Issue
I read that "JPA is just specification, not implementation" and "Hibernate is implementation of JPA". But I don't understand how they fits together when it comes to execute program. Let me explain what I mean step by step:
I put two dependencies in my pom:
<dependency>
<groupId>javax.persistence</groupId>
<artifactId>javax.persistence-api</artifactId>
<version>2.2</version>
</dependency>
for JPA stuff (classes, annotations) and
<dependency>
<groupId>org.hibernate</groupId>
<artifactId>hibernate-core</artifactId>
<version>5.1.11</version>
</dependency>
for implementation.
I prepare persistence.xml file with settings, where I denote that I want to use Hibernate
<persistence-unit name="dvdPU">
<provider>org.hibernate.jpa.HibernatePersistenceProvider</provider>
<properties>
<property name="jakarta.persistence.jdbc.driver" value="org.postgresql.Driver" />
<property name="jakarta.persistence.jdbc.url" value="jdbc:postgresql://localhost:5432/dvdrental" />
<property name="jakarta.persistence.jdbc.user" value="postgres" />
<property name="jakarta.persistence.jdbc.password" value="j123" />
<property name="hibernate.show_sql" value="true"/>
<property name="hibernate.dialect" value="org.hibernate.dialect.PostgreSQLDialect"/>
</properties>
</persistence-unit>
Then I write
import javax.persistence.EntityManager;
import javax.persistence.EntityManagerFactory;
import javax.persistence.Persistence;
...
final EntityManagerFactory factory = Persistence.createEntityManagerFactory("dvdPU");
final EntityManager manager = factory.createEntityManager();
As you can see - no mention of Hibernate in this code yet, just javax.persistence package. Does this mean that this Persistence class from JPA package does implement some bootstrapping stuff which leads program to understand of using Hibernate? And also this means that JPA is not "just a specification", it has some implementation yet?
Solution
Think of javax.persistence-api
(or jakarta.persistence-api
) as a facade where you can switch underlying implementations. Just as with the logging facade slf4j
. Slf4j also comes with it's own classes. It's more than a theoretical specification. It might come with a set of interfaces or even classes that define the contract.

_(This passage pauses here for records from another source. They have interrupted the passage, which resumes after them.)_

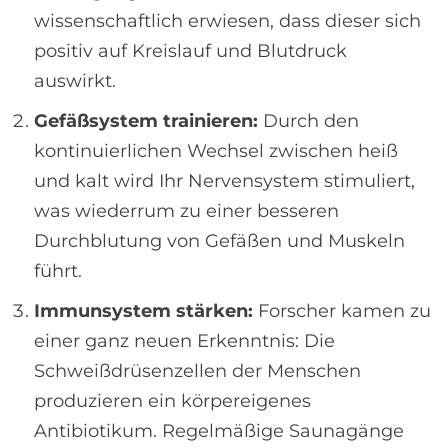
wissenschaftlich erwiesen, dass dieser sich
positiv auf Kreislauf und Blutdruck
auswirkt.
Gefäßsystem trainieren:
Durch den
kontinuierlichen Wechsel zwischen heiß
und kalt wird Ihr Nervensystem stimuliert,
was wiederrum zu einer besseren
Durchblutung von Gefäßen und Muskeln
führt.
Immunsystem stärken:
Forscher kamen zu
einer ganz neuen Erkenntnis: Die
Schweißdrüsenzellen der Menschen
produzieren ein körpereigenes
Antibiotikum. Regelmäßige Saunagänge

If you check the source of Persistence.createEntityManagerFactory("dvdPU");
, you will see that it will search for a persistenceProvider via a resolver.
public static EntityManagerFactory createEntityManagerFactory(String persistenceUnitName, Map properties) {
EntityManagerFactory emf = null;
PersistenceProviderResolver resolver = PersistenceProviderResolverHolder.getPersistenceProviderResolver();
List<PersistenceProvider> providers = resolver.getPersistenceProviders();
The resolver will search the runtime environment for all classes implementing the javax.persistence.spi.PersistenceProvider
(old version) or jakarta.persistence.spi.PersistenceProvider
(new version) interface. Because you have Hibernate on the classpath, the org.hibernate.jpa.HibernatePersistenceProvider
will be detected and used. If you use eclipselink and have that on the classpath, then org.eclipse.persistence.jpa.PersistenceProvider
will be used.
And of course you can optionally also explicitly bind a Provider to the persistence-unit. That might be the best option when you have multiples on the classpath.
Note that the specification lists these interfaces and classes.
Link to ProviderChecker javadoc. See specifically "Does the descriptor and/or integration request Hibernate as the PersistenceProvider? Note that in the case of no requested provider being named we assume we are the provider (the calls got to us somehow...)".